**What you will do:**
1. Retype the passage on teachers' unions and tenure, everything from "One of the main" down to "hearings are processed.".
2. According to the passage on teachers' unions and tenure, during which years was Al Shanker president of the AFT?
3. Carry on the passage about teachers' unions and tenure, picking up after its final sentence.

One of the main complaints from education reformers on the right, and occasionaly among some on the left, centers on the perception that teachers’ unions tend to protect the status quo—including by negotiating strong protections for teacher tenure in collective bargaining agreements. Critics say that these contract provisions make it next to impossible to fire bad teachers, even in the face of clear evidence of incompetence. The popular 2010 documentary, Waiting for Superman, highlighted the problem for mainstream audiences and described how some states spend years shuffling around low-performing teachers from school to school, or worse, pay them full salaries to sit idly in “rubber rooms” while lengthy dismissal hearings are processed.

Al Shanker, the longtime president of the AFT from 1974 to 1997, is famously quoted for defending his hardline stances on teacher protections by saying, “I don’t represent children. I represent teachers… But, generally, what’s in the interest of teachers is also in the interest of students.”

**Extracted material:**
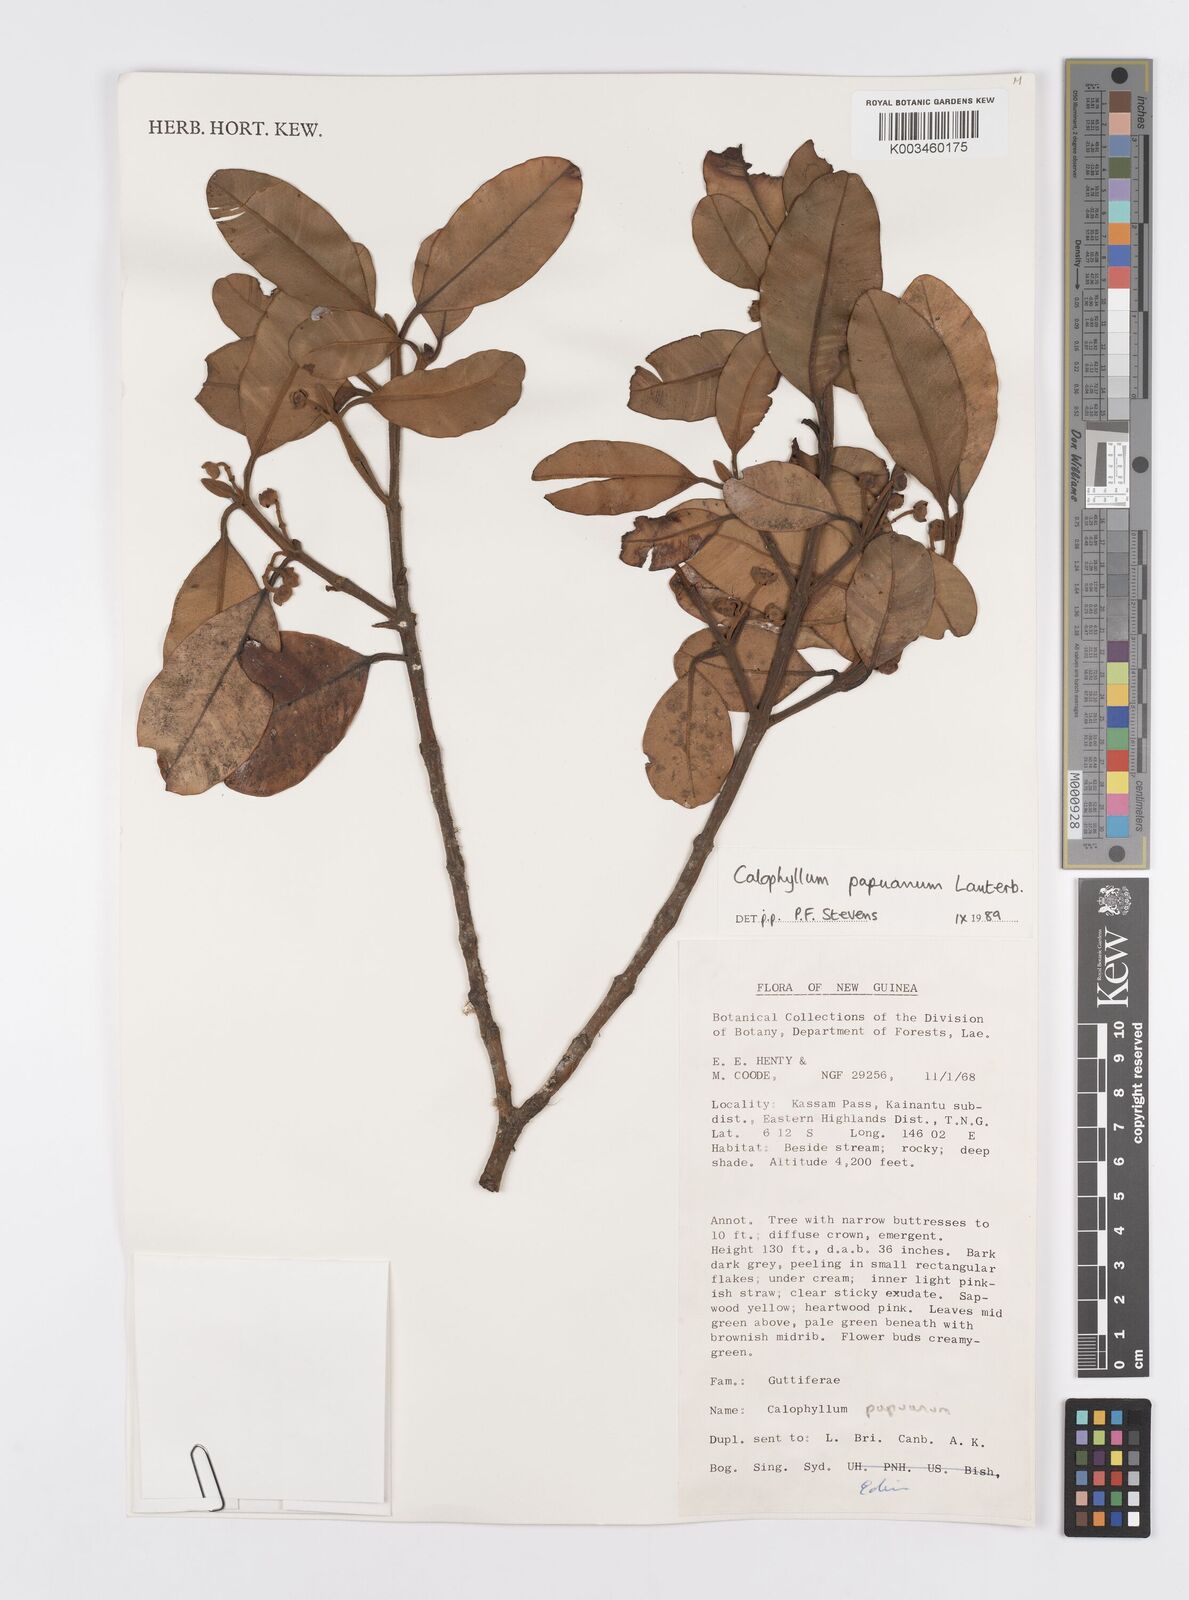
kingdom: Plantae
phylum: Tracheophyta
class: Magnoliopsida
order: Malpighiales
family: Calophyllaceae
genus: Calophyllum
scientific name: Calophyllum papuanum
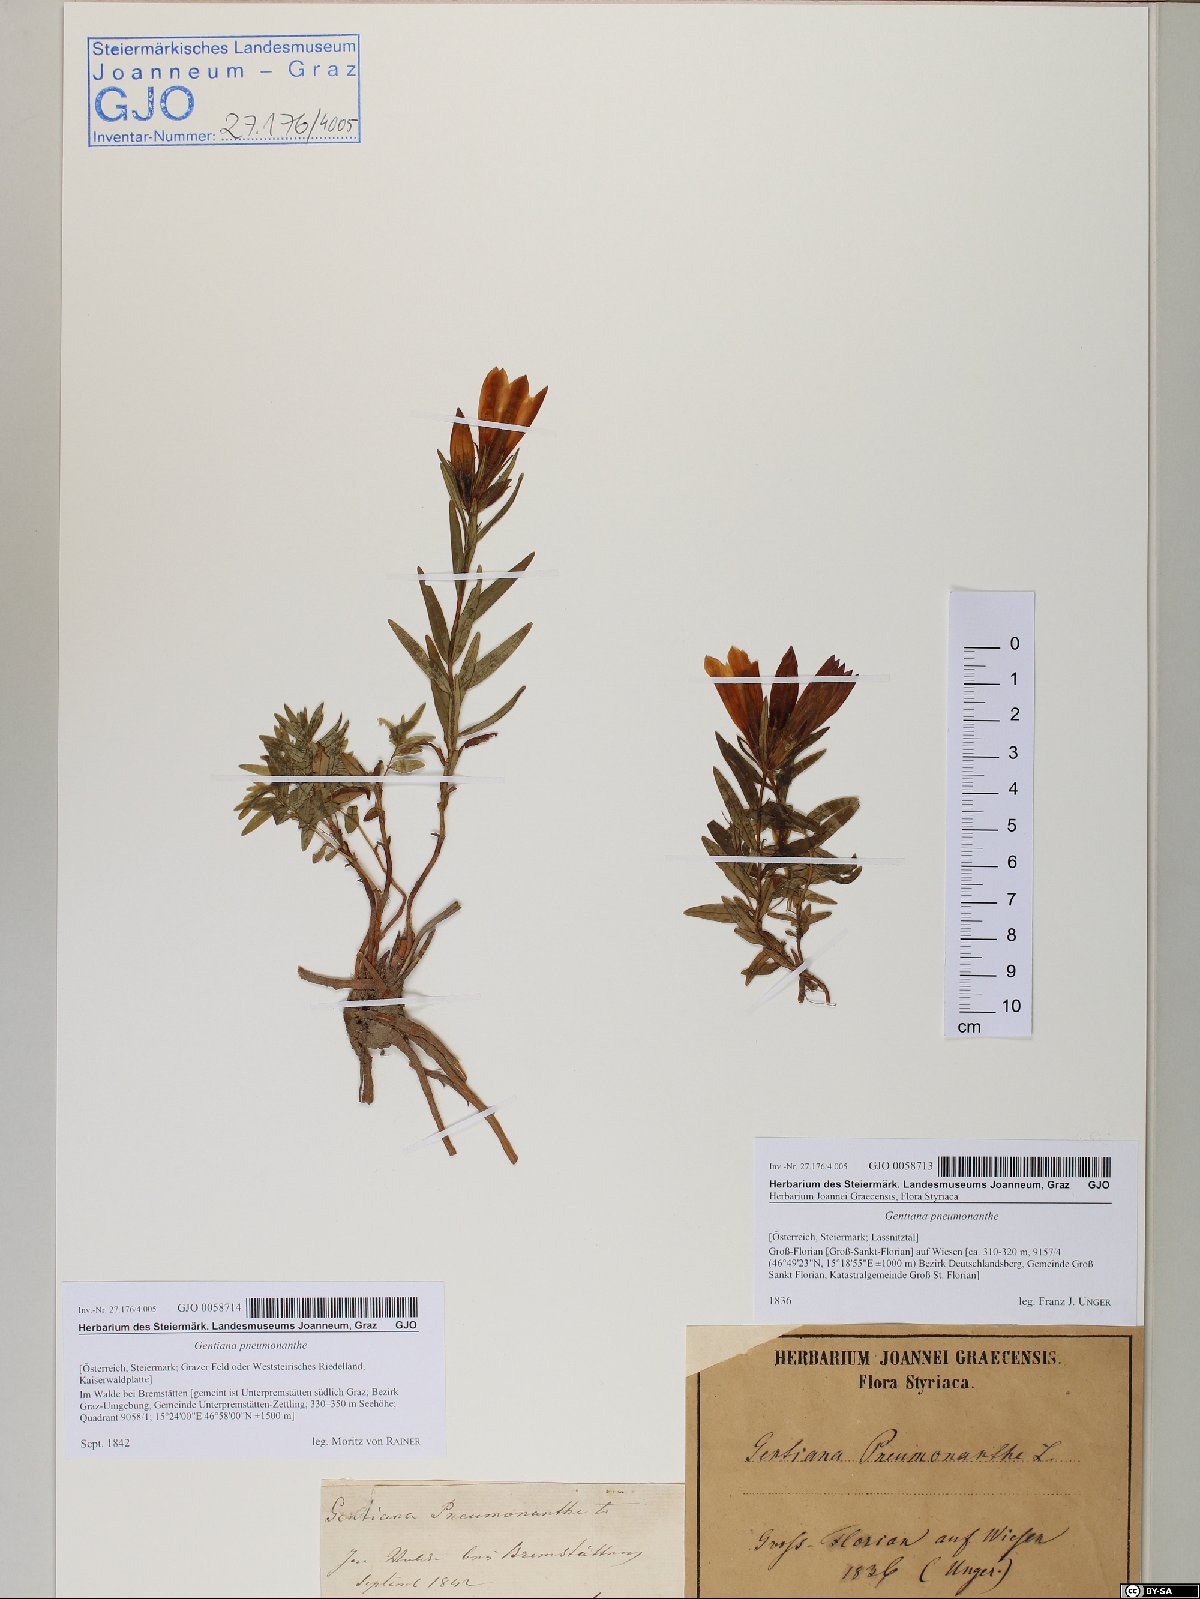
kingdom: Plantae
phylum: Tracheophyta
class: Magnoliopsida
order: Gentianales
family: Gentianaceae
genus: Gentiana
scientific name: Gentiana pneumonanthe
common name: Marsh gentian
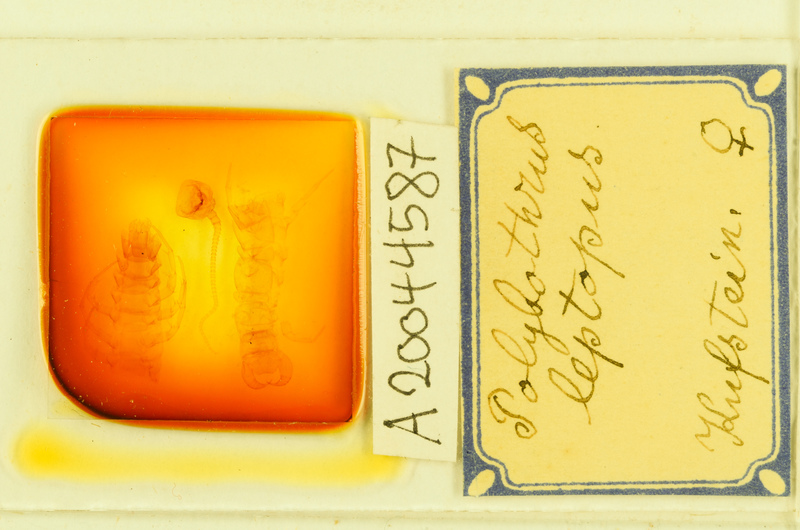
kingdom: Animalia
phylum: Arthropoda
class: Chilopoda
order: Lithobiomorpha
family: Lithobiidae
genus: Polybothrus
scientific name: Polybothrus leptopus
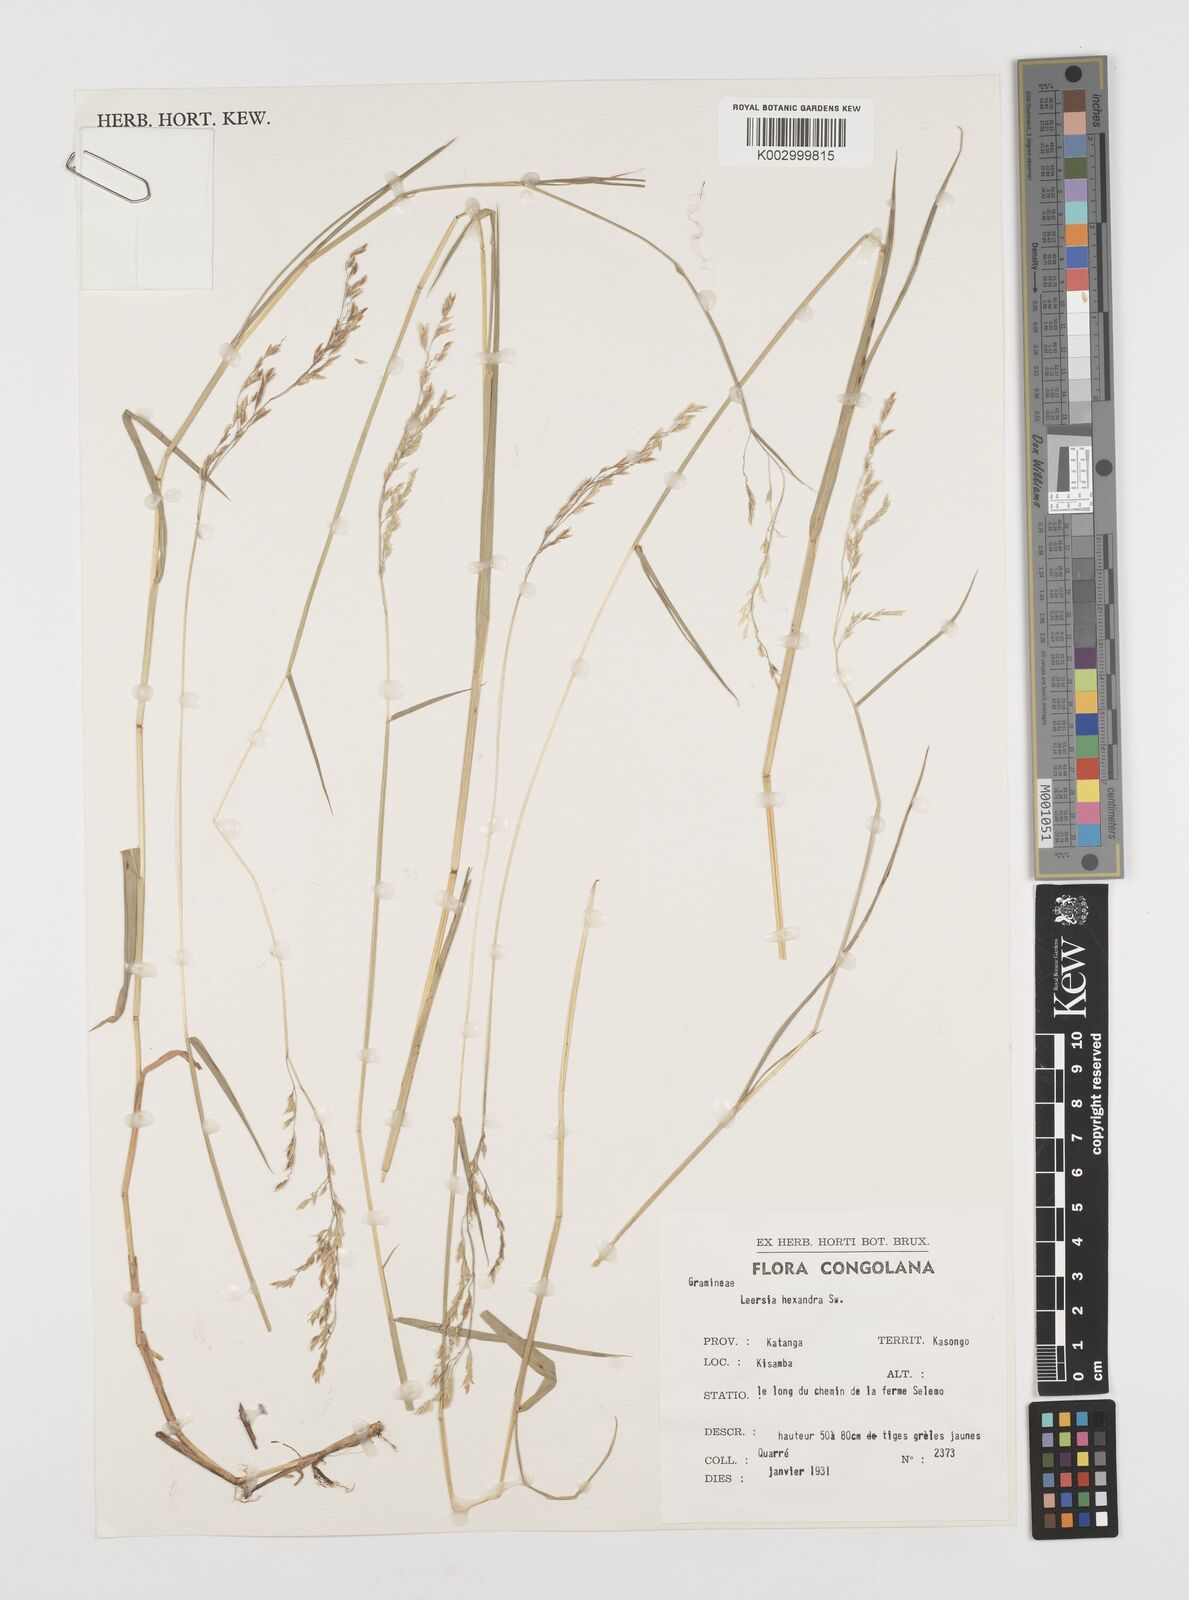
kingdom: Plantae
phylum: Tracheophyta
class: Liliopsida
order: Poales
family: Poaceae
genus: Leersia
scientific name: Leersia hexandra
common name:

**Task-by-task outputs:**
1.
One of the main complaints from education reformers on the right, and occasionaly among some on the left, centers on the perception that teachers’ unions tend to protect the status quo—including by negotiating strong protections for teacher tenure in collective bargaining agreements. Critics say that these contract provisions make it next to impossible to fire bad teachers, even in the face of clear evidence of incompetence. The popular 2010 documentary, Waiting for Superman, highlighted the problem for mainstream audiences and described how some states spend years shuffling around low-performing teachers from school to school, or worse, pay them full salaries to sit idly in “rubber rooms” while lengthy dismissal hearings are processed.

2. From 1974 to 1997.

3.
The first part of the quote in particular has provided ample fodder for those seeking to cast the teachers’ unions as intransigent obstacles to reform of the education system. However, Shanker’s long tenure as an influential union boss belies that easy narrative—for example, he was an early backer of charter schools and peer-review evaluations of teachers. He also led the AFT in resisting the formation of a federal Department of Education at the end of the Carter administration, in opposition to the NEA.

In Dana Goldstein’s “The Teacher Wars,” she explains how “Al Shanker is the bridge who links today’s union politics, driven by promises of reform and accountability, to the democratic socialism of the early twentieth century, from which the modern teachers unions emerged.” While Shanker’s early years were rooted in the bare-knuckle hardball tactics of the labor movement, he increasingly became open to evidence-based reforms after baseline benefits for teachers were won.

While the unions have struck some high profile deals in parts of the country to streamline firing processes and to curtail tenure in exchange for pay raises, the debates continue over whether the teachers’ unions and the protections they’ve negotiated for their members have become too powerful.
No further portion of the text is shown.